Eski dilde Surre veya süre denilen para keselerinin ceylan derisinden yapılması ise bir hayli dikkat topluyor. Vakıflar Genel Müdürlüğünde saklanan ve ziyarete açılan “Kabe örtüsü” ise yine en çok ilgi gören eserlerdendir. Cam muhafaza içinde korunan örtü, manevi değeri açısından ilgi görüyor.

Halılar-Kilimler

Müzede 90 adet Uşak Halısı vardır. Bu halılar: Ankara’dan Hoca İbadullah camisi, Ahi Elvan camisi, Telli Hacı Halil Mescidi, İki şerefeli cami, Sultan Alaeddin camisi, Hacı Arap Camisi, Yozgat’tan: Çapanoğlu camisi, Elazığ’dan: Harput Sare Hatun Camisi, Bursa’dan: Yeşil camiden toplanmıştır.

Müze gezisi

Hemen girişte, ilk salonda: değişik yörelere ait halı örnekleri sergileniyor.

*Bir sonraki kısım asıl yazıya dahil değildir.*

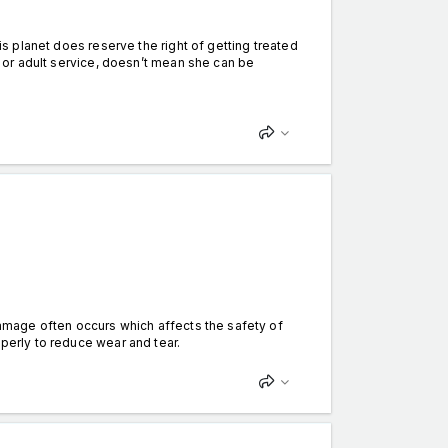
his planet does reserve the right of getting treated
ot or adult service, doesn’t mean she can be
 damage often occurs which affects the safety of
operly to reduce wear and tear.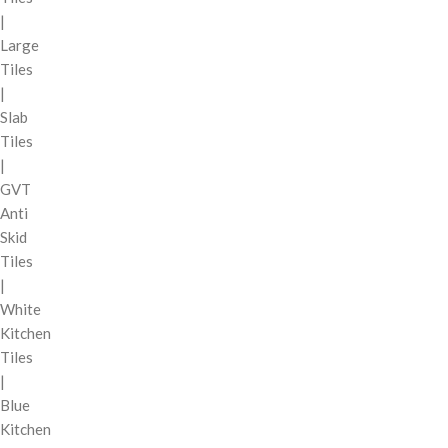
|
Large
Tiles
|
Slab
Tiles
|
GVT
Anti
Skid
Tiles
|
White
Kitchen
Tiles
|
Blue
Kitchen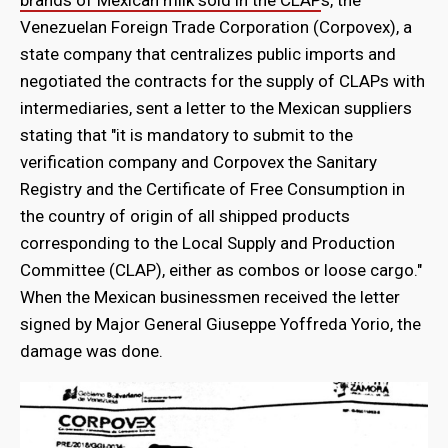
Venezuelan Foreign Trade Corporation (Corpovex), a
state company that centralizes public imports and
negotiated the contracts for the supply of CLAPs with
intermediaries, sent a letter to the Mexican suppliers
stating that "it is mandatory to submit to the
verification company and Corpovex the Sanitary
Registry and the Certificate of Free Consumption in
the country of origin of all shipped products
corresponding to the Local Supply and Production
Committee (CLAP), either as combos or loose cargo."
When the Mexican businessmen received the letter
signed by Major General Giuseppe Yoffreda Yorio, the
damage was done.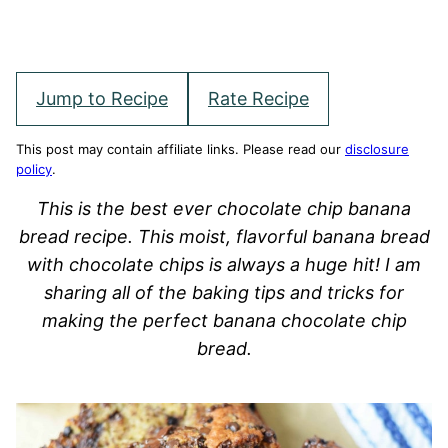
Jump to Recipe
Rate Recipe
This post may contain affiliate links. Please read our
disclosure
policy
.
This is the best ever chocolate chip banana
bread recipe. This moist, flavorful banana bread
with chocolate chips is always a huge hit! I am
sharing all of the baking tips and tricks for
making the perfect banana chocolate chip
bread.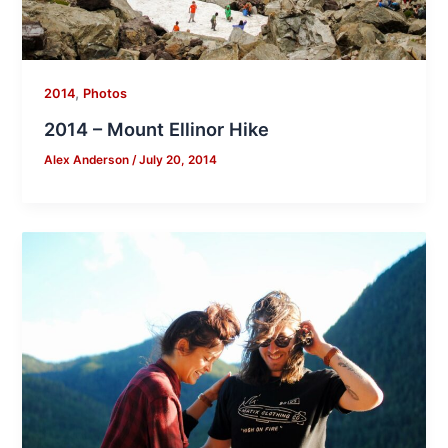
,
2014
Photos
2014 – Mount Ellinor Hike
Alex Anderson
/
July 20, 2014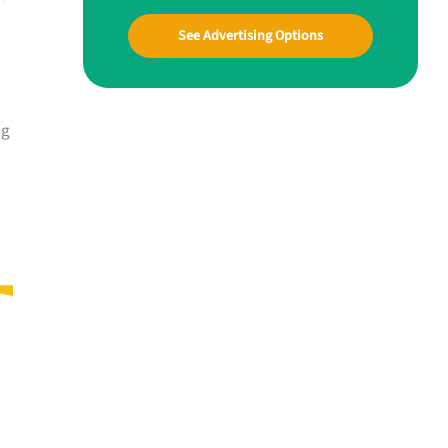
See Advertising Options
ng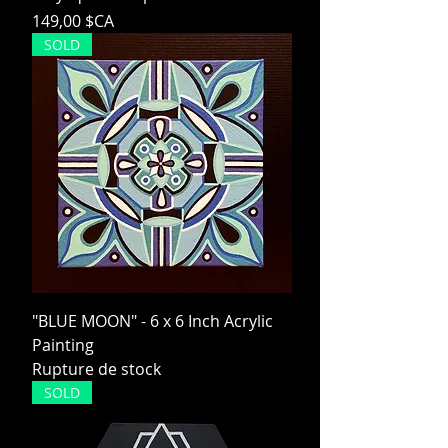
Prix
149,00 $CA
SOLD
"BLUE MOON" - 6 x 6 Inch Acrylic
Painting
Rupture de stock
SOLD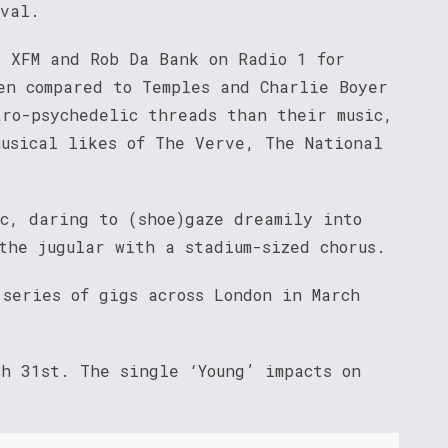
ival.
, XFM and Rob Da Bank on Radio 1 for
en compared to Temples and Charlie Boyer
tro-psychedelic threads than their music,
musical likes of The Verve, The National
ic, daring to (shoe)gaze dreamily into
the jugular with a stadium-sized chorus.
series of gigs across London in March
ch 31st. The single ‘Young’ impacts on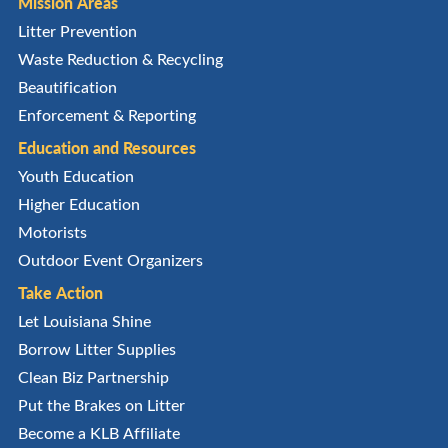
Mission Areas
Litter Prevention
Waste Reduction & Recycling
Beautification
Enforcement & Reporting
Education and Resources
Youth Education
Higher Education
Motorists
Outdoor Event Organizers
Take Action
Let Louisiana Shine
Borrow Litter Supplies
Clean Biz Partnership
Put the Brakes on Litter
Become a KLB Affiliate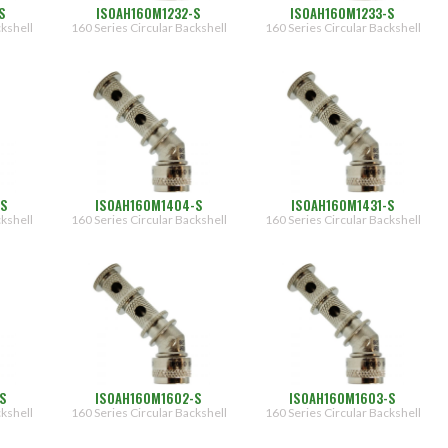
S
ISOAH160M1232-S
ISOAH160M1233-S
ckshell
160 Series Circular Backshell
160 Series Circular Backshell
-S
ISOAH160M1404-S
ISOAH160M1431-S
ckshell
160 Series Circular Backshell
160 Series Circular Backshell
-S
ISOAH160M1602-S
ISOAH160M1603-S
ckshell
160 Series Circular Backshell
160 Series Circular Backshell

Raylı, kitap sayfası ve çekmeceli örneklerde, çok sayıda halı sergileniyor. Türkiye’de halı dokunan her evde görülebilen nostaljik bir halı dokuma odası da var.

İkinci kat merdivenlerini çıkarken: yine değişik halı motifleri görülüyor. Üst katta: halıların yanı sıra değişik yörelere ait kilim örnekleri var. Ayrıca: para keseleri, Kabe örtüsü görülüyor.

Hat salonunda: padişah vakfiyeleri ve Kuran-ı Kerimler, hat, tezhip ve cilt sanatının en özgün örnekleri görülüyor.

Diğer bir salonda ise: tabanda cam altına yerleştirilmiş bir Uşak halısı ve Şarköy kilimi görülüyor. Ayrıca, yine bu salonda: değişik form ve ebatlarda bakır, tunç ve tombak şamdanlar sergileniyor. Sergilenen ahşaplar ise, 13’ncü yüzyılın en güzel örneklerindendir. Ankara Ahi Elvan cami pencere kanatları ve Divriği Ulu camiye ait özgün örnekler dikkat çekiyor.

Müzede bulunan odalardan bir tanesi, klasik saatler ve eski fotoğraf makinelerinin sergilenmesine ayrılmıştır.

Bir bahçe içinde bulunan binanın arka kısmında: personel ve müze ziyaretçileri için kafeterya bulunmaktadır.